Exercise passage
"""

Saturday 14 April 2012

The Simple Secret Of Weight Loss: Eat Less, Move More, And Make It Fun

New research to be published in the American Journal of Preventive Medicine has good news for people who want to lose weight, and not such good news for those peddling “popular diets, liquid diets, nonprescription weight loss pills, and diet foods/products.” This well-done national survey of weight loss strategies showed what works: eating less and moving more.

That’s right, eating less and moving more is the best, most popular strategy among those who successfully lose weight.
In contrast, the cavemen, the Atkins-ish and Ornish-ish, the liquid diets, the fasts, and all the specially designed diet foods—all those “reduced-calorie delivery systems” with appealing pitch people—just don’t work. As the article stated “Liquid diets, nonprescription diet pills, and popular diets had no association with successful weight loss.”
Plus, and this is really good hopeful news, more than half of those who try report losing clinically significant amounts of weight. Take this to heart: if you try, and if you avoid the hucksters and the fads and use common sense (move more, eat less), there’s a better than even chance you’ll lose significant weight. It’s a simple secret the diet industry does not want you to know: less in and more out.

"""

Tasks and exercises
- 1) According to the weight-loss article, in which journal is the new research to be published?
- 2) In the weight-loss article, why does the writer say that someone who tries to lose weight with common sense has a better than even chance of losing significant weight?
The lines after this are separate material, unrelated to the weight-loss article.

Information shown
"""

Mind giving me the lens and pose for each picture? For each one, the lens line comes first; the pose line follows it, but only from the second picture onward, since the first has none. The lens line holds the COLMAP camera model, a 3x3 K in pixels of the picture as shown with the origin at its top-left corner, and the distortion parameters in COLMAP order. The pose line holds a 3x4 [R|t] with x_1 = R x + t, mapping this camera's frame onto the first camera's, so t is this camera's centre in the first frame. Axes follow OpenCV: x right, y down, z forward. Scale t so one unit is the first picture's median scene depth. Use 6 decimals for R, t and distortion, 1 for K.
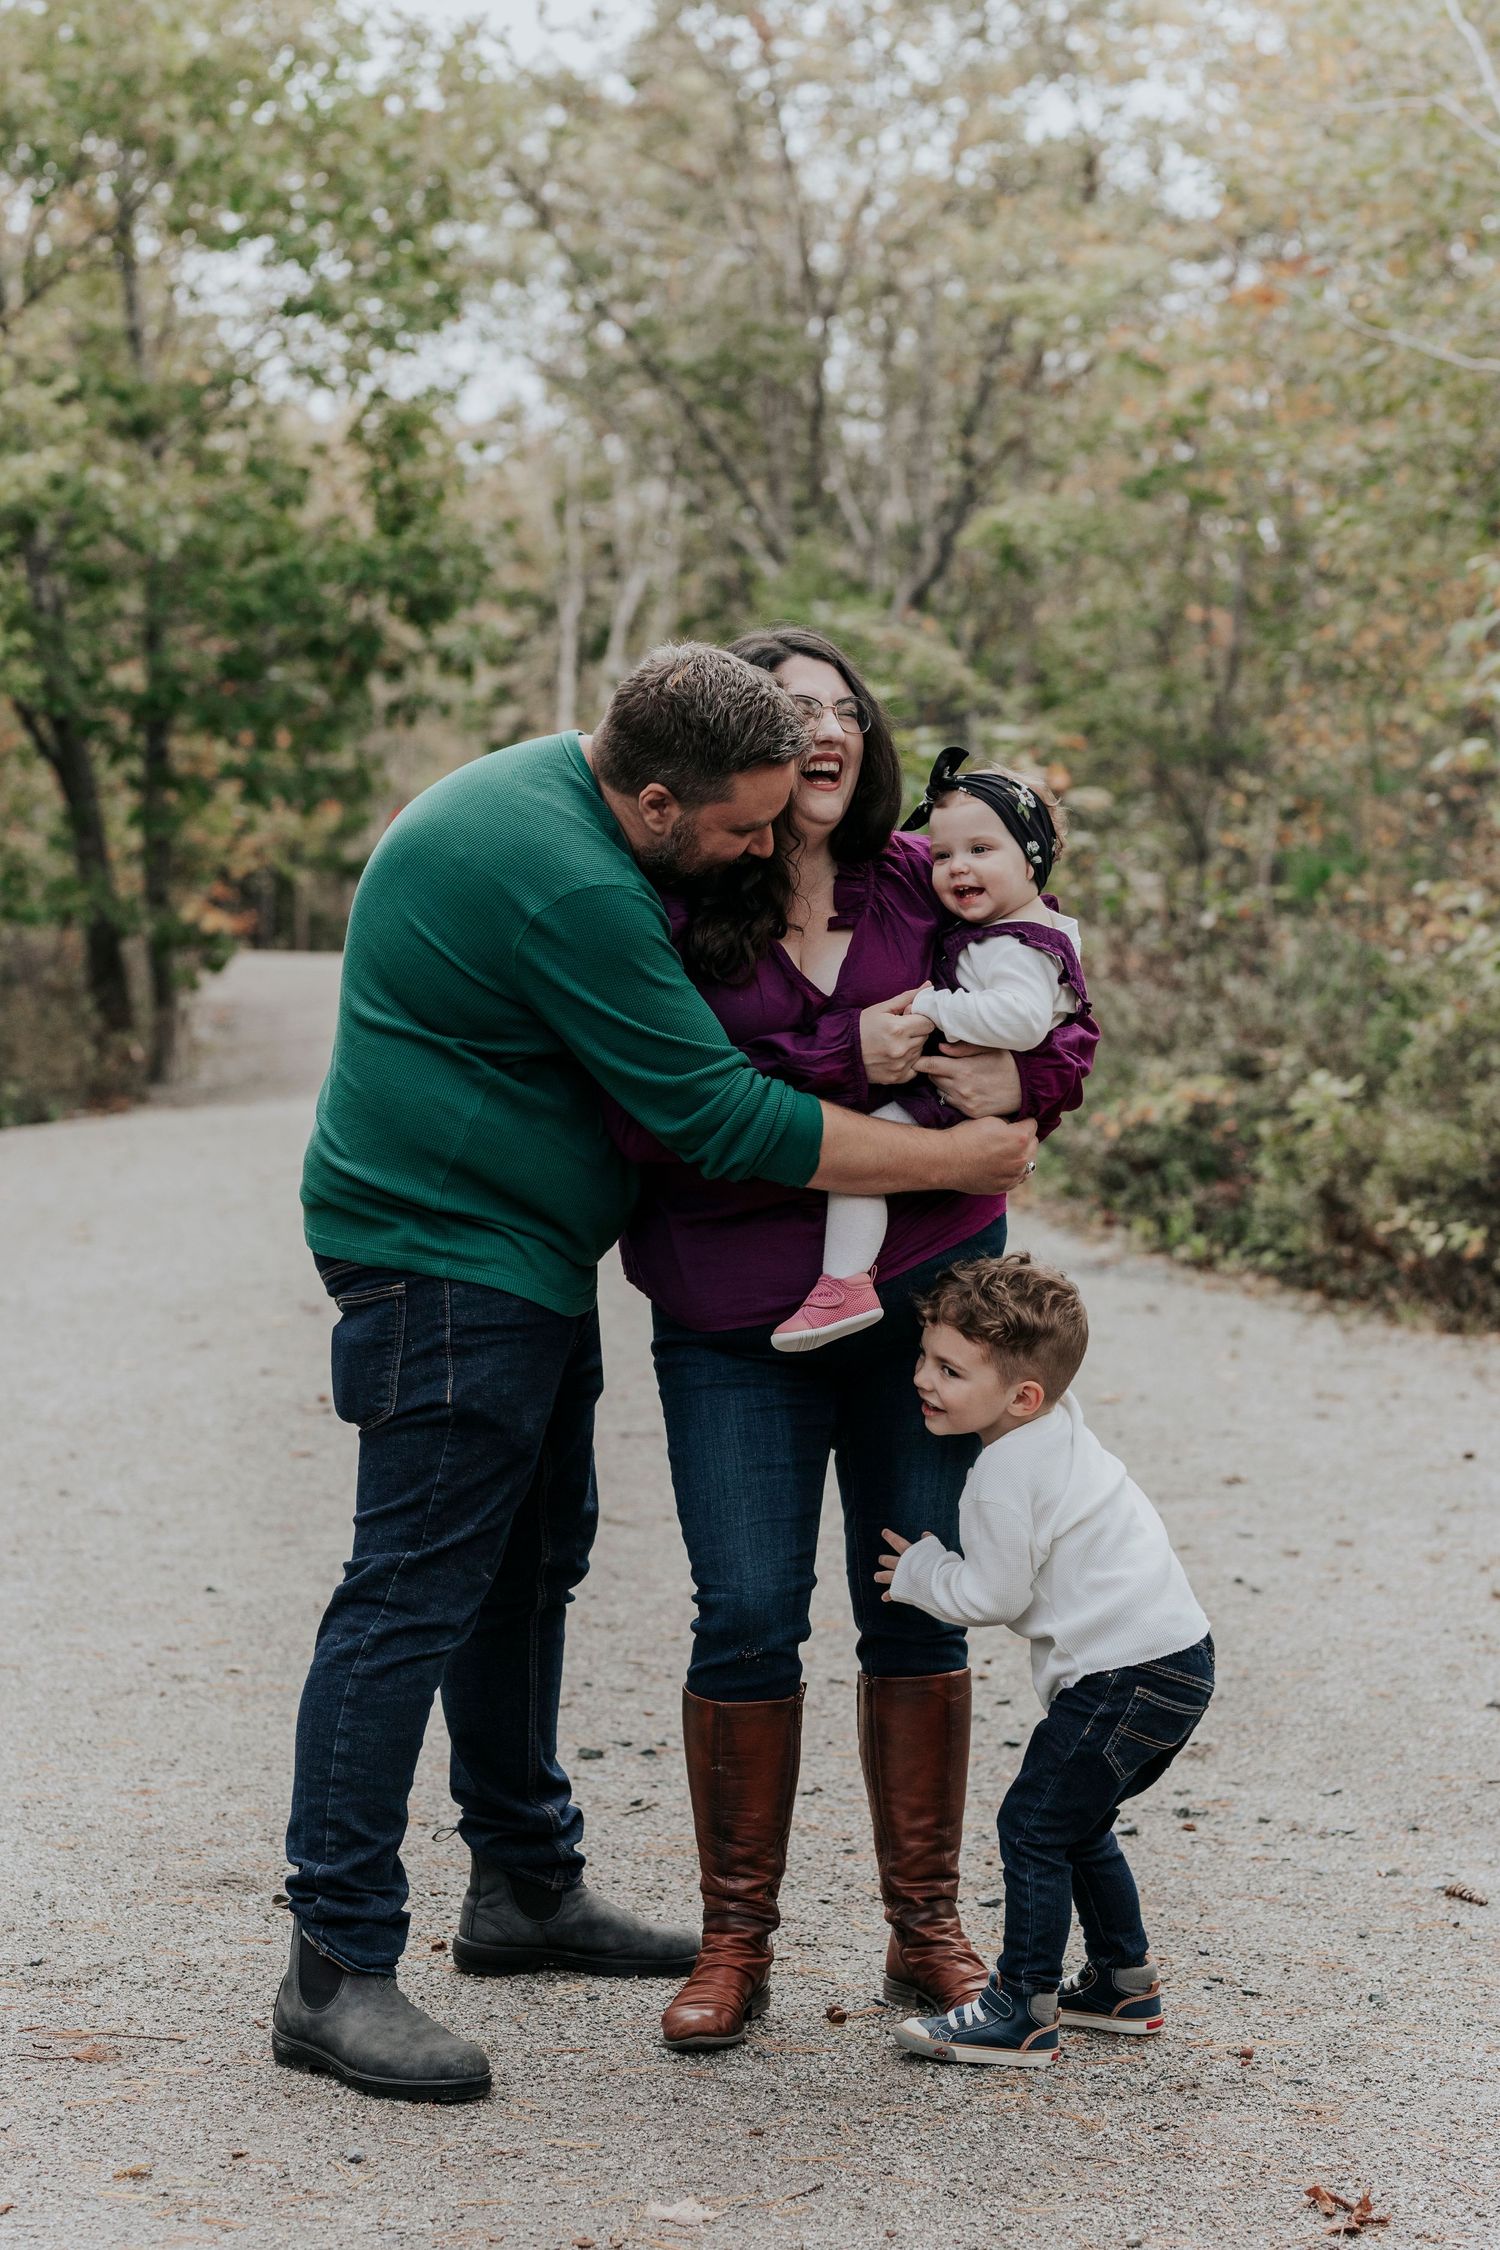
lens RADIAL K [[5586.4, 0, 750.0], [0, 5586.4, 1125.0], [0, 0, 1]] dist [-0.082019, -6.786032]
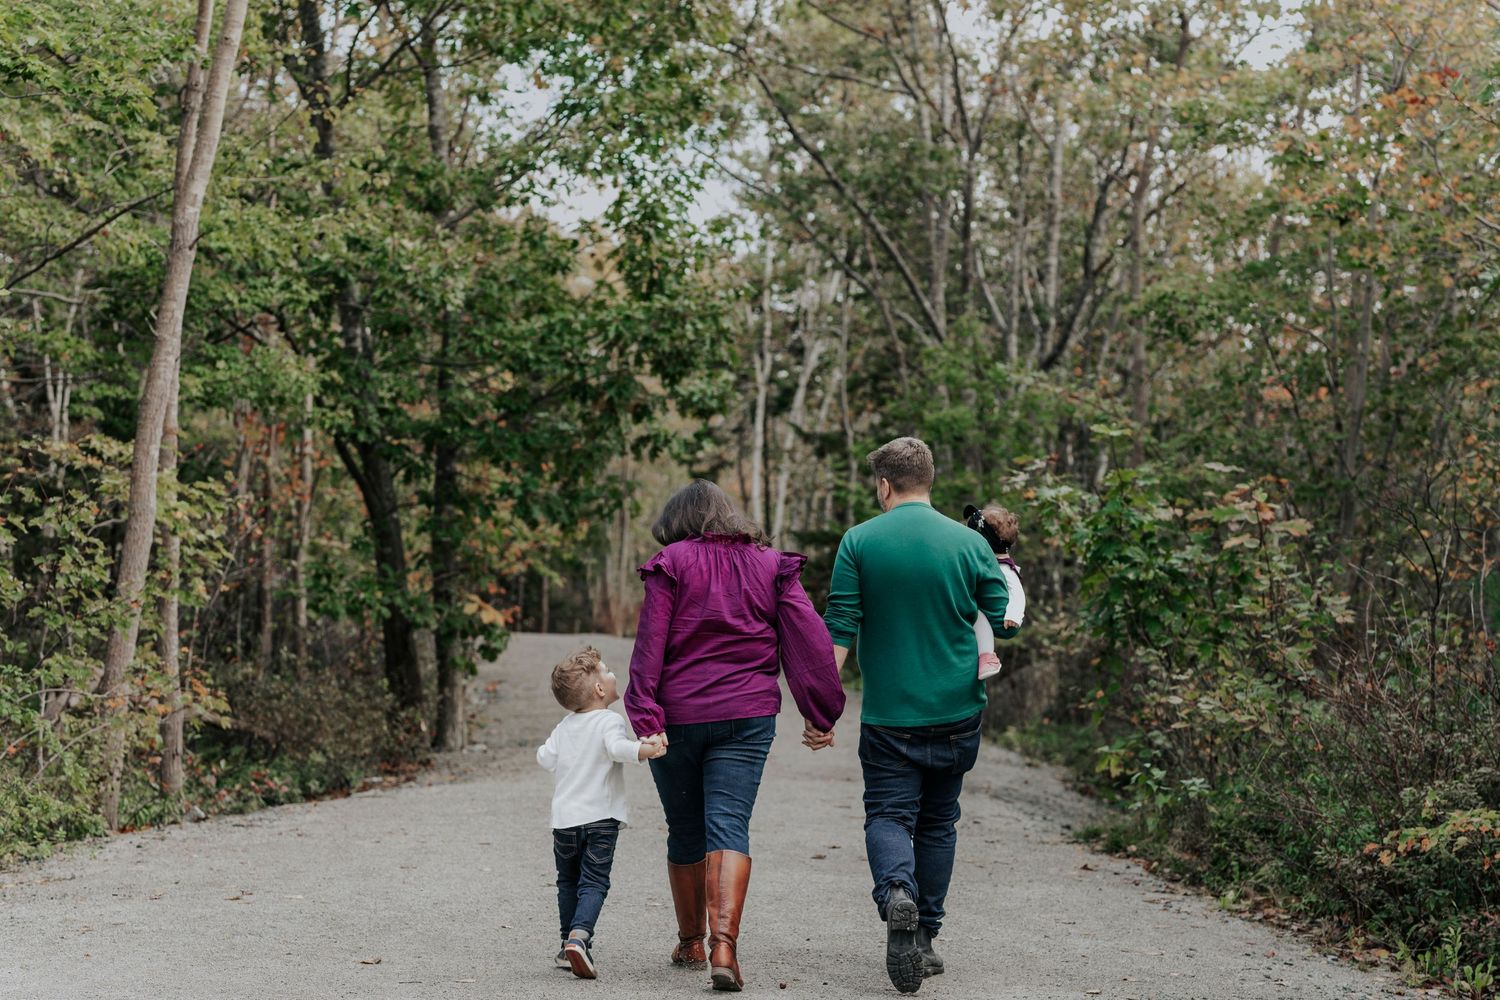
lens RADIAL K [[3677.6, 0, 750.0], [0, 3677.6, 500.0], [0, 0, 1]] dist [0.036080, -23.805726]
pose [[0.999559, 0.021528, -0.020463, -0.023451], [-0.022766, 0.997795, -0.062338, -0.012881], [0.019076, 0.062776, 0.997845, 0.201618]]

"""

Answer set
- 1) The American Journal of Preventive Medicine.

- 2) The survey found that more than half of those who try report losing clinically significant amounts of weight.